● **THE TASK**:
Repeat word for word the opening stretch of the entries, from the first line through the line containing "right hip: (324, 507)".

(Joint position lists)

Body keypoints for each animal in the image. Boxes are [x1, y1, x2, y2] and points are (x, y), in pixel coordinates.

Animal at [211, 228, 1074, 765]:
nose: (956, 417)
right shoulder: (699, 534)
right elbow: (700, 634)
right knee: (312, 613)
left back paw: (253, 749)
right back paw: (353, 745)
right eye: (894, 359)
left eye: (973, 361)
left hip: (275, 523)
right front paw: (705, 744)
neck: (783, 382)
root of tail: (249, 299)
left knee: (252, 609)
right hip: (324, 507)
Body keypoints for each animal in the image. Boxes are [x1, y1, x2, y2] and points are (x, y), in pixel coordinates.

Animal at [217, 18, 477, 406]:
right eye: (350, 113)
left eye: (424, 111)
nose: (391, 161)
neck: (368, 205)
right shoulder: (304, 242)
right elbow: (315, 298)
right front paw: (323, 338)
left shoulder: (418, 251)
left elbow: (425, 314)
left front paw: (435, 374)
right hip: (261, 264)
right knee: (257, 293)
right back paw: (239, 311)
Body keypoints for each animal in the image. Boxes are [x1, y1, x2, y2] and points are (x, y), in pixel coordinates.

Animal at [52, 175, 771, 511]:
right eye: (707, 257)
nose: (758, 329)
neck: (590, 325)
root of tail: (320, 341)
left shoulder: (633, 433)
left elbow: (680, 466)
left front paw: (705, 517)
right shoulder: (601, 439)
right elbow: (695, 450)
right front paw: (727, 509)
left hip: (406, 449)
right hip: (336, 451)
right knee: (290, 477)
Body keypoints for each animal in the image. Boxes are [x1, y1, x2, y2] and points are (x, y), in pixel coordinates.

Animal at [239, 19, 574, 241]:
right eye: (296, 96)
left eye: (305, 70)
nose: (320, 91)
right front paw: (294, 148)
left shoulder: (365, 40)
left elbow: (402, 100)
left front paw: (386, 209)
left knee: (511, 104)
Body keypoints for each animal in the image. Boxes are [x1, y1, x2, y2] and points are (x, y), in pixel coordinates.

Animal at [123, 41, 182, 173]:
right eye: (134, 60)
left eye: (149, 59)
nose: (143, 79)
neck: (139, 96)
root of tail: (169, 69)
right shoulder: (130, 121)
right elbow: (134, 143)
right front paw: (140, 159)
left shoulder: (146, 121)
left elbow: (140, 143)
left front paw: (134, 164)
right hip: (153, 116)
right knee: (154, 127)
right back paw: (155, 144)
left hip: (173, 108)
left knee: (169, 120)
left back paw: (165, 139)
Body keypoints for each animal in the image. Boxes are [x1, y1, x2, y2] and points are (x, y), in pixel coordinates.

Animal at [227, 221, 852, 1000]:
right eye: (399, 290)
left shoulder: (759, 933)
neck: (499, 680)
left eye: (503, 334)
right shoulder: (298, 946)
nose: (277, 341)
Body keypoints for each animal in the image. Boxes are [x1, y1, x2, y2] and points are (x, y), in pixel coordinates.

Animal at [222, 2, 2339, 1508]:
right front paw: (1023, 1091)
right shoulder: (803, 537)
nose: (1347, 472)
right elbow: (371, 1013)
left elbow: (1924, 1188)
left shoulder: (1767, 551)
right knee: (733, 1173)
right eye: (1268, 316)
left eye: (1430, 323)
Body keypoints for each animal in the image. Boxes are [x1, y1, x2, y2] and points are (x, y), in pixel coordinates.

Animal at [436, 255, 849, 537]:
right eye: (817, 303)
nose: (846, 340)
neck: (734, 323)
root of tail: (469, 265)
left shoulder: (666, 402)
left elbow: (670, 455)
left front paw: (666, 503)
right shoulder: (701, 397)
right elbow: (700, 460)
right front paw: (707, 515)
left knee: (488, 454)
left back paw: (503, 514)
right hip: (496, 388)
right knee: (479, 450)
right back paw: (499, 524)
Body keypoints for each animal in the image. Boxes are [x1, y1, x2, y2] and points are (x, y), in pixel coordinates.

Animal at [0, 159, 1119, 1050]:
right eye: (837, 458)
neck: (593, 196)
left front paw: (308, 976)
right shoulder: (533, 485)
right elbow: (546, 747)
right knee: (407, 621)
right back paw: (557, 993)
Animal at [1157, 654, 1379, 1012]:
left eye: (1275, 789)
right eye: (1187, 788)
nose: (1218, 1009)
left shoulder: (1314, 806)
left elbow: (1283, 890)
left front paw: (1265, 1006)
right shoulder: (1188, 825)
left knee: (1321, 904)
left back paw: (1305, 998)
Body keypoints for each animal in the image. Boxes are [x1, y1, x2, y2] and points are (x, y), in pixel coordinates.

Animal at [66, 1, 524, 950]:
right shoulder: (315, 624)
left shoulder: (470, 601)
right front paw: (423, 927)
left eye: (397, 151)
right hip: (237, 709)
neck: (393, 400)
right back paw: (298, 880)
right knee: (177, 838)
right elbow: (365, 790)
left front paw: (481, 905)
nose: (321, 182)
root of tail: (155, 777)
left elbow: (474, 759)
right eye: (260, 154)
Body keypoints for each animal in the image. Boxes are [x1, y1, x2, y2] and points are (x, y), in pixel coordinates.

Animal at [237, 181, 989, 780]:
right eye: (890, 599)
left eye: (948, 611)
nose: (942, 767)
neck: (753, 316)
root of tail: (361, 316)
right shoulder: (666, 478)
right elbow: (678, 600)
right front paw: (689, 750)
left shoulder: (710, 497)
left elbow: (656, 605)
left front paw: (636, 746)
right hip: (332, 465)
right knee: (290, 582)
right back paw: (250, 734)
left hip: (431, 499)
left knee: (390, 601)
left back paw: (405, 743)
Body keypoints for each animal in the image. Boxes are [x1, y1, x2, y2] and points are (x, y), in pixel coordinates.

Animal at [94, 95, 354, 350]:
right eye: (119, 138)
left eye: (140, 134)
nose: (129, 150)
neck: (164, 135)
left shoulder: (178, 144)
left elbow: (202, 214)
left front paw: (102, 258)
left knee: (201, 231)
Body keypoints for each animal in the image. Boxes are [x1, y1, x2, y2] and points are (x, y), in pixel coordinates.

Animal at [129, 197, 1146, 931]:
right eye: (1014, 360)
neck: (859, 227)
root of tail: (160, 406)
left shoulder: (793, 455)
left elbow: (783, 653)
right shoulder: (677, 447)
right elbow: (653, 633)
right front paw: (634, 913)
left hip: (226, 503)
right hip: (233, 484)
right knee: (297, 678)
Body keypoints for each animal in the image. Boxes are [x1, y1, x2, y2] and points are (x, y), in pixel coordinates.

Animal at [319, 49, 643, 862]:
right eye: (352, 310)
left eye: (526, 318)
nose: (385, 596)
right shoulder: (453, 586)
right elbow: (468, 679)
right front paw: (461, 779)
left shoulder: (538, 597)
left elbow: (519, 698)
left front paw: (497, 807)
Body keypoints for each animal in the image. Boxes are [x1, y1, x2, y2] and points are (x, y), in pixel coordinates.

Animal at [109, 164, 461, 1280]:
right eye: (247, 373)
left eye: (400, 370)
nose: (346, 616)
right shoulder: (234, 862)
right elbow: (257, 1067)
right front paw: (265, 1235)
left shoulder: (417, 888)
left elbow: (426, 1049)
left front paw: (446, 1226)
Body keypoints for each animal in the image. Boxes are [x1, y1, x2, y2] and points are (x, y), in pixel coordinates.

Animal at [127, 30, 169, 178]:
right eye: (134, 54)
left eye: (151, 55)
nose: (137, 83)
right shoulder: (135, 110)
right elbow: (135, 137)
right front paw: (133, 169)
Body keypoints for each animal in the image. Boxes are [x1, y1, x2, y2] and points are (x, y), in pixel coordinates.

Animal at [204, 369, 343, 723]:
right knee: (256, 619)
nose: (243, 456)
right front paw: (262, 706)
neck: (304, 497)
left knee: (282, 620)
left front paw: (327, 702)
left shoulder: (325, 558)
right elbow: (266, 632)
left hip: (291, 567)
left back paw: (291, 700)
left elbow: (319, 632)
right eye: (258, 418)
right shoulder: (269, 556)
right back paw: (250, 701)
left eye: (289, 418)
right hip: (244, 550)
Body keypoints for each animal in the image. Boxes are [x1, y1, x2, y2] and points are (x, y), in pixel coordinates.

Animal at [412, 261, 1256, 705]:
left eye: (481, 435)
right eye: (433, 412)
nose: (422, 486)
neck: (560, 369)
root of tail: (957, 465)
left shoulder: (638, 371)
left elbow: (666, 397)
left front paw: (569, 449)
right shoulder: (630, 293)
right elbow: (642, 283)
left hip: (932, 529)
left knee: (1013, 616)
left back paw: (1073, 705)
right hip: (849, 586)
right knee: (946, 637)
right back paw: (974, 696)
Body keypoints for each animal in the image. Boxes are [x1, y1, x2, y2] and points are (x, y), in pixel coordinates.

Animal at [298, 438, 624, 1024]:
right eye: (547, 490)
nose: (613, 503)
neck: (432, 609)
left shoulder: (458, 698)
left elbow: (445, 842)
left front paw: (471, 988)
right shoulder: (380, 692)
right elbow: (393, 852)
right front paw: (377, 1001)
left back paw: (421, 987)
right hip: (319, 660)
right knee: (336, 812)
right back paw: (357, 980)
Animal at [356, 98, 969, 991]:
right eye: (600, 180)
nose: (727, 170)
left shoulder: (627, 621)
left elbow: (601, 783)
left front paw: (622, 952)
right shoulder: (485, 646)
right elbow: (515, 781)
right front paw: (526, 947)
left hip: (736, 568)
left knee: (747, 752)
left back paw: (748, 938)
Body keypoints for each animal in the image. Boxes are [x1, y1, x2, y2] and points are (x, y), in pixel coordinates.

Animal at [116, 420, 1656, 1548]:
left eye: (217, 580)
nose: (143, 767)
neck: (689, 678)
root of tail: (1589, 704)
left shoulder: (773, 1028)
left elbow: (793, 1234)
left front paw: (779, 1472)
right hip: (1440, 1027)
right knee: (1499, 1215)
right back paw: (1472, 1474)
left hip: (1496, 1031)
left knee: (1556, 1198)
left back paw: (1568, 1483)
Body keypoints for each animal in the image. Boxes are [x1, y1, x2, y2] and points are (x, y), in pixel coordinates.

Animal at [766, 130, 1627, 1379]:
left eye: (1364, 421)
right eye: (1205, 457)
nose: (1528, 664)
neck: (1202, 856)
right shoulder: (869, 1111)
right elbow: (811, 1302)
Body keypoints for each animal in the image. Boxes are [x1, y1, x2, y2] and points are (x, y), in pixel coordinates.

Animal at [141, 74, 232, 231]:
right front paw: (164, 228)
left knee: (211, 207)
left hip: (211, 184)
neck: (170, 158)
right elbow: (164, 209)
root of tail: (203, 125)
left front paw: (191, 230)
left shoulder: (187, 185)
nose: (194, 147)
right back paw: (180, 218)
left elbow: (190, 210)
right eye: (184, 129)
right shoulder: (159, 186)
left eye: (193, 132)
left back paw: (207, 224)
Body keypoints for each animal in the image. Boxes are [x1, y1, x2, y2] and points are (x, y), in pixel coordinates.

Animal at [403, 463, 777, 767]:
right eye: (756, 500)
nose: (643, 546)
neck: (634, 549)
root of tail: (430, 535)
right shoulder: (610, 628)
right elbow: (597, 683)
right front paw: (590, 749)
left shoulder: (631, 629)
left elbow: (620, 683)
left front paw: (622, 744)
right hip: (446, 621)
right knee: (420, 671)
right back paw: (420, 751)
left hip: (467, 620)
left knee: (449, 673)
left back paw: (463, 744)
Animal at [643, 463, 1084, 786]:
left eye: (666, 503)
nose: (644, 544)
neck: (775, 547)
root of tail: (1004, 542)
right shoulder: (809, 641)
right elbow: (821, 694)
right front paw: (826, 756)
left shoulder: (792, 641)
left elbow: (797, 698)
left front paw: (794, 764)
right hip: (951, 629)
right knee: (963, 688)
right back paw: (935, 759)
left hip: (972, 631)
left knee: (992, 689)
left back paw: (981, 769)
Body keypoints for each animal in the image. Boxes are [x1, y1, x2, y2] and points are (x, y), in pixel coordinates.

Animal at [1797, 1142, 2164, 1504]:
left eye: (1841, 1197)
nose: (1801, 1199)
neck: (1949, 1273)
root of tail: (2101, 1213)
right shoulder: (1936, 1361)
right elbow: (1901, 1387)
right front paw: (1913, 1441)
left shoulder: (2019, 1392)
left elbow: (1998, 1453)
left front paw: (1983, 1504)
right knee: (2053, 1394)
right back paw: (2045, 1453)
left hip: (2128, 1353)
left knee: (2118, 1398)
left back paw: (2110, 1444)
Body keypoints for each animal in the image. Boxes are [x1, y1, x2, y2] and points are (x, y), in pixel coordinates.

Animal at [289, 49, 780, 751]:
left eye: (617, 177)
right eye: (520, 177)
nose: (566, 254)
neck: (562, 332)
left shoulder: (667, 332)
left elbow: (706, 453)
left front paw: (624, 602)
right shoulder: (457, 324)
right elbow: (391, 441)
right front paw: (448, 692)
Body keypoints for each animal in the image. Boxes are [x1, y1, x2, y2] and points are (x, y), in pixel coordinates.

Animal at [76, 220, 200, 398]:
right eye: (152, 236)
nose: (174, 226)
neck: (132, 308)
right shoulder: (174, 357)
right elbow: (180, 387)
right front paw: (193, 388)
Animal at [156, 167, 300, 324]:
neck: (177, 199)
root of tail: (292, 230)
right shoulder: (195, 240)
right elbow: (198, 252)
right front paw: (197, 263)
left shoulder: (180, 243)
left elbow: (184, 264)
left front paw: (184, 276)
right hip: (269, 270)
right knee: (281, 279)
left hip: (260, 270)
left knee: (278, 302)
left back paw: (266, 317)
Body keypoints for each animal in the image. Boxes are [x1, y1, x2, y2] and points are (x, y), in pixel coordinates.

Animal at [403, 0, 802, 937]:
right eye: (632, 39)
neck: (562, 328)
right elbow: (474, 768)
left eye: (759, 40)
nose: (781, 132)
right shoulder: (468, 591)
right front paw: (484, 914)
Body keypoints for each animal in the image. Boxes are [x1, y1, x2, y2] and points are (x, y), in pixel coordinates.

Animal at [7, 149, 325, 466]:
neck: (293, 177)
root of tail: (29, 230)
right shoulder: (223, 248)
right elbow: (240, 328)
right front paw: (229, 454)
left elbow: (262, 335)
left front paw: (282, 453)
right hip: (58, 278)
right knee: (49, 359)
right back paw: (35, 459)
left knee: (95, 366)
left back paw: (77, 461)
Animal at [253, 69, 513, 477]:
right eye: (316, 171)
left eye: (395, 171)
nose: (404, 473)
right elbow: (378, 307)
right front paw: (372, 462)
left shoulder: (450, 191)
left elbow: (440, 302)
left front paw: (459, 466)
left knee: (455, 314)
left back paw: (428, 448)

● **RESPONSE BELOW**:
Body keypoints for each animal in the image. Boxes are [x1, y1, x2, y2] and points are (x, y), in pixel coordinates.

Animal at [211, 228, 1074, 765]:
nose: (956, 417)
right shoulder: (699, 534)
right elbow: (700, 634)
right knee: (312, 613)
left back paw: (253, 749)
right back paw: (353, 745)
right eye: (894, 359)
left eye: (973, 361)
left hip: (275, 523)
right front paw: (705, 744)
neck: (783, 382)
root of tail: (249, 299)
left knee: (252, 609)
right hip: (324, 507)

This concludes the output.